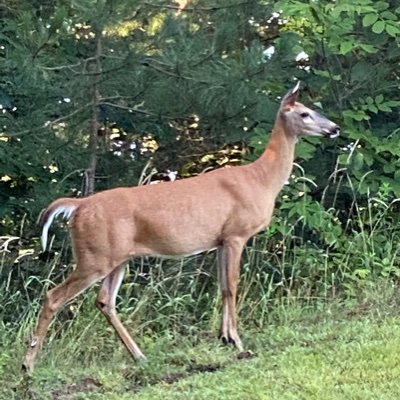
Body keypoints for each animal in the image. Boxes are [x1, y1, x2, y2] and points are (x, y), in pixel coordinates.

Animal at [21, 83, 340, 374]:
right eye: (305, 113)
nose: (335, 128)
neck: (261, 179)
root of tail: (78, 206)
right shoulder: (237, 233)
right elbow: (233, 285)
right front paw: (237, 340)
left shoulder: (220, 239)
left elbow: (223, 286)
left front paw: (224, 337)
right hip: (94, 256)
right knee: (54, 297)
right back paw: (28, 364)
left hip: (116, 257)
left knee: (104, 302)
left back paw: (139, 356)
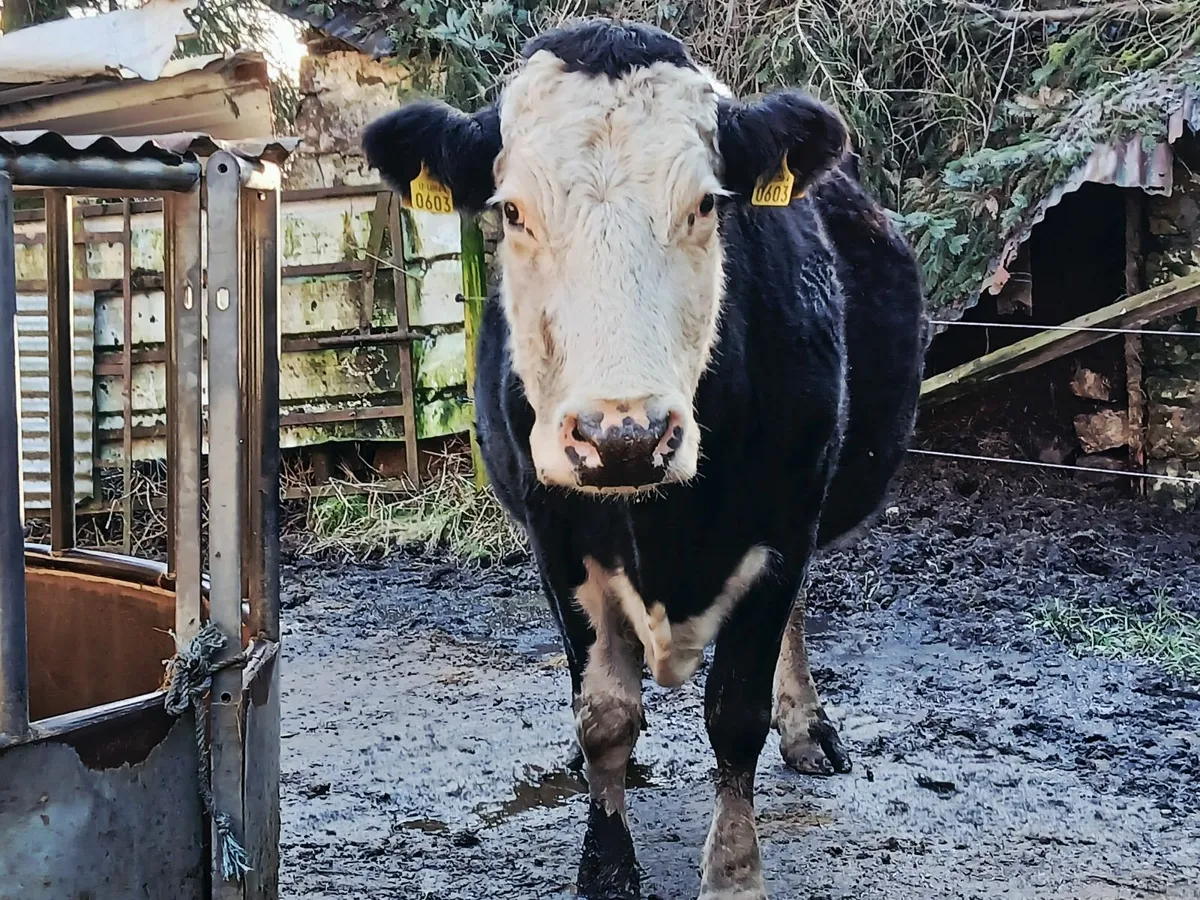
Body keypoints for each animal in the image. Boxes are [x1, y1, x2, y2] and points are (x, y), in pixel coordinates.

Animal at [363, 19, 926, 899]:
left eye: (707, 205)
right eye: (512, 211)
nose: (621, 436)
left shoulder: (785, 526)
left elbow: (735, 715)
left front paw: (734, 873)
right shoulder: (556, 537)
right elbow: (604, 714)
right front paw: (604, 862)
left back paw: (808, 729)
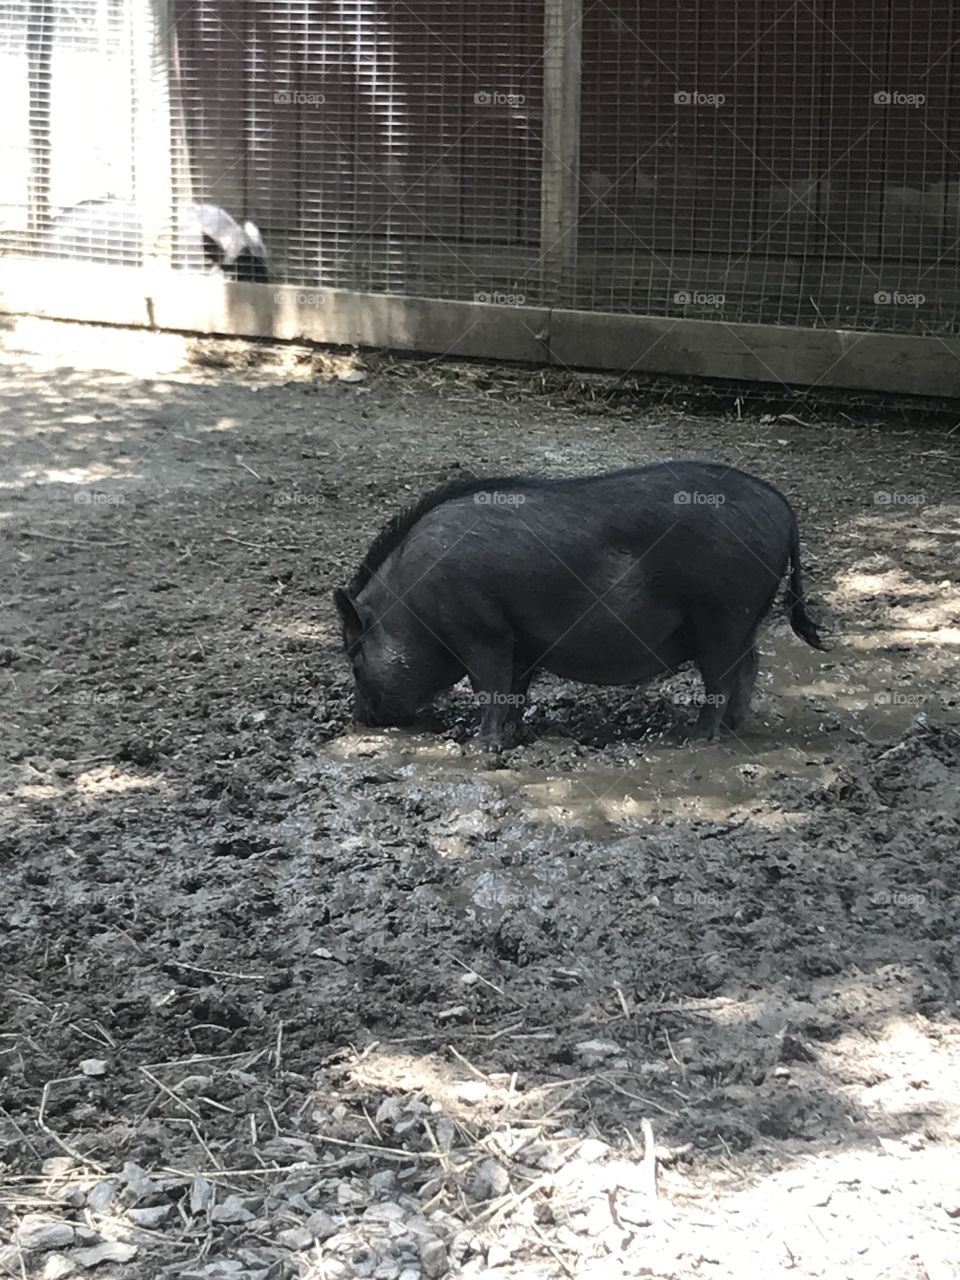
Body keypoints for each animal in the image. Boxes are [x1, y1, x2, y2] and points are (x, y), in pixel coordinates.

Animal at [335, 460, 829, 747]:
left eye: (355, 658)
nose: (359, 720)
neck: (411, 601)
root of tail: (783, 508)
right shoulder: (521, 642)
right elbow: (513, 689)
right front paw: (514, 735)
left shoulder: (481, 630)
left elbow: (489, 686)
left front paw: (481, 748)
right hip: (744, 618)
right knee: (749, 666)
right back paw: (732, 728)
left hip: (723, 614)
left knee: (722, 677)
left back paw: (697, 739)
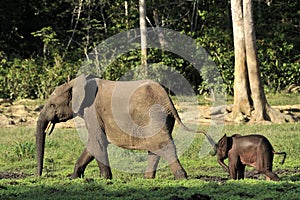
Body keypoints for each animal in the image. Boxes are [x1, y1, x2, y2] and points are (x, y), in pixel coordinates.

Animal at [36, 75, 216, 180]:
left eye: (52, 105)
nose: (39, 177)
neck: (76, 83)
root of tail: (167, 98)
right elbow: (93, 144)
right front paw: (73, 178)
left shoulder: (92, 112)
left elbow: (97, 142)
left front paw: (106, 179)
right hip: (162, 118)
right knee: (155, 148)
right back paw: (148, 179)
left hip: (152, 115)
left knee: (164, 145)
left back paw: (181, 177)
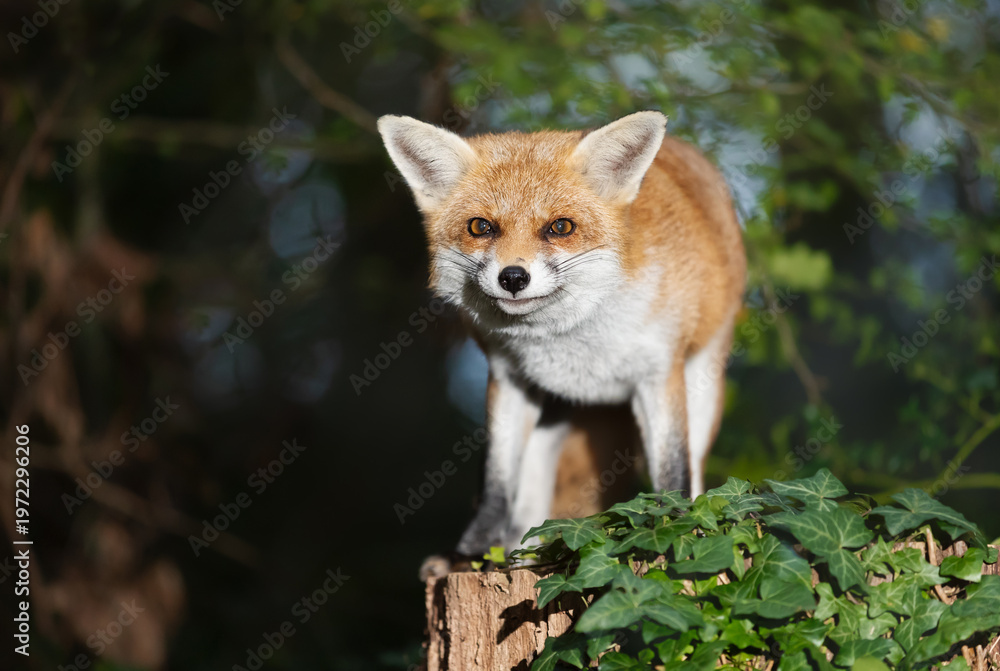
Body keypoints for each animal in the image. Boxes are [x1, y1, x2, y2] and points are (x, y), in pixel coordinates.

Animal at [378, 111, 746, 573]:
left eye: (560, 227)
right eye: (480, 227)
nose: (513, 277)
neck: (572, 341)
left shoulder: (659, 375)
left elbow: (672, 471)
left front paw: (672, 531)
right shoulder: (508, 379)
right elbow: (496, 483)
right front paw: (470, 555)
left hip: (702, 387)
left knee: (694, 472)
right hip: (553, 415)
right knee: (529, 508)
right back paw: (522, 557)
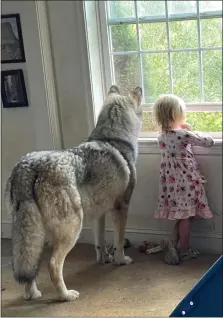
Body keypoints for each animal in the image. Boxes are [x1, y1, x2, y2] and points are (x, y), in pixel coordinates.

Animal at [5, 84, 143, 300]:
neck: (111, 138)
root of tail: (28, 166)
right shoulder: (121, 208)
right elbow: (119, 241)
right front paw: (121, 260)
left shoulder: (99, 213)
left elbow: (100, 242)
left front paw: (103, 259)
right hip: (72, 229)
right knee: (53, 265)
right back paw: (66, 295)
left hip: (35, 236)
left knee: (31, 267)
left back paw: (33, 294)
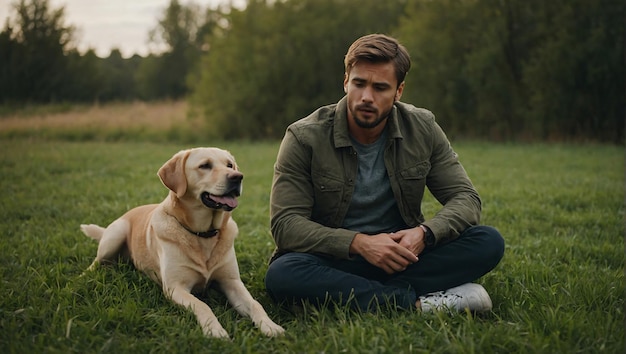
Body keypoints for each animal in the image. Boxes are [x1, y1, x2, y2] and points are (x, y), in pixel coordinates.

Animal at [80, 147, 282, 338]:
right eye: (205, 165)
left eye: (230, 165)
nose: (238, 177)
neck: (203, 234)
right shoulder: (175, 288)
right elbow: (202, 305)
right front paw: (215, 331)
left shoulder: (231, 282)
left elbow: (255, 304)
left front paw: (270, 326)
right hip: (115, 235)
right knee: (96, 262)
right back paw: (84, 276)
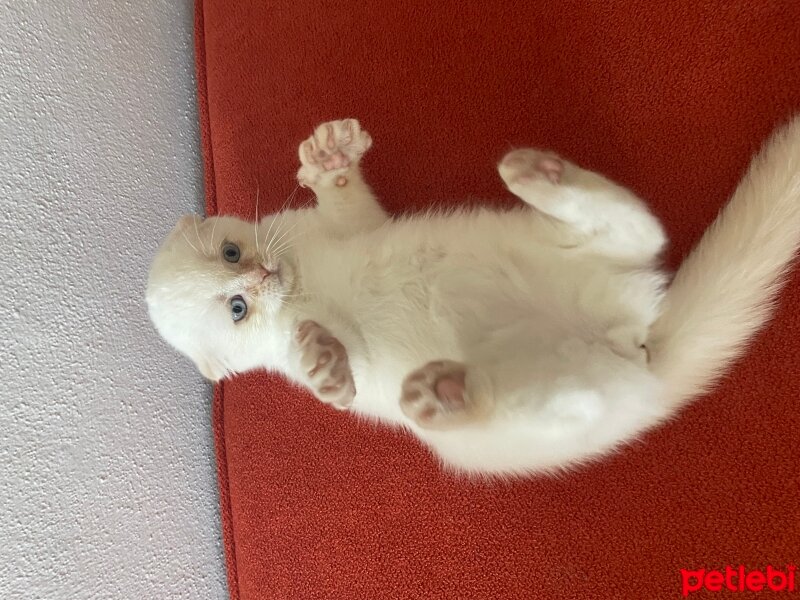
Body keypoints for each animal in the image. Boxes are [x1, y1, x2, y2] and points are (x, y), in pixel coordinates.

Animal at [145, 116, 800, 474]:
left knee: (638, 230)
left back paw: (538, 175)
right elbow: (348, 360)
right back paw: (445, 392)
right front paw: (323, 362)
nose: (260, 276)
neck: (304, 278)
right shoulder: (346, 358)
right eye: (237, 310)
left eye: (231, 253)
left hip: (556, 245)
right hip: (492, 433)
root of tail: (635, 344)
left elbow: (349, 203)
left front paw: (328, 154)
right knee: (560, 402)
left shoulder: (346, 225)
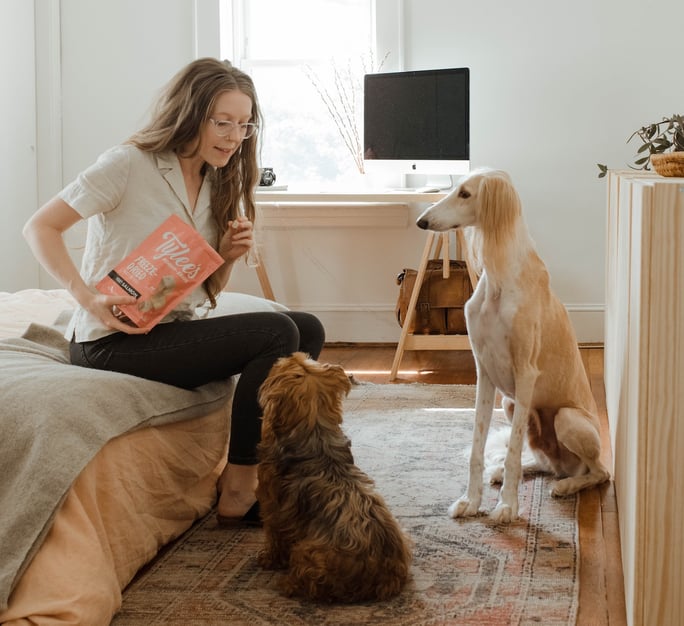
━━━━━━━━━━━━━━━━━━━━━━━━━━━━━━
Line for line, output the entries above from the line with "right front paw: (470, 555)" to the line with "right back paw: (84, 276)", both included, and nothing more. Skip pictures.

> Answer to this task:
right front paw: (470, 555)
left hip: (702, 387)
left knee: (694, 472)
right hip: (553, 415)
right knee: (529, 508)
right back paw: (522, 557)
Body keypoints for each animal in the image. Boxes are [x1, y1, x2, y2] and points are (x, y), in pixel coordinates.

Animal at [5, 84, 143, 300]:
neck: (111, 138)
root of tail: (28, 166)
right shoulder: (121, 208)
right elbow: (119, 241)
right front paw: (121, 260)
left shoulder: (99, 213)
left elbow: (100, 242)
left front paw: (103, 259)
right hip: (72, 229)
right knee: (53, 265)
right back paw: (66, 295)
left hip: (35, 236)
left knee: (31, 267)
left back paw: (33, 294)
Body keypoints for each animal in the image. Boxes are [x1, y1, x2, y2] and points are (x, y), in pixel coordinates.

Animal at [80, 147, 282, 338]:
right eye: (205, 165)
left eye: (230, 165)
nose: (238, 177)
neck: (203, 234)
right shoulder: (175, 288)
right elbow: (202, 305)
right front paw: (215, 331)
left shoulder: (231, 282)
left elbow: (255, 304)
left front paw: (270, 326)
right hip: (115, 235)
right knee: (96, 262)
right back paw: (84, 276)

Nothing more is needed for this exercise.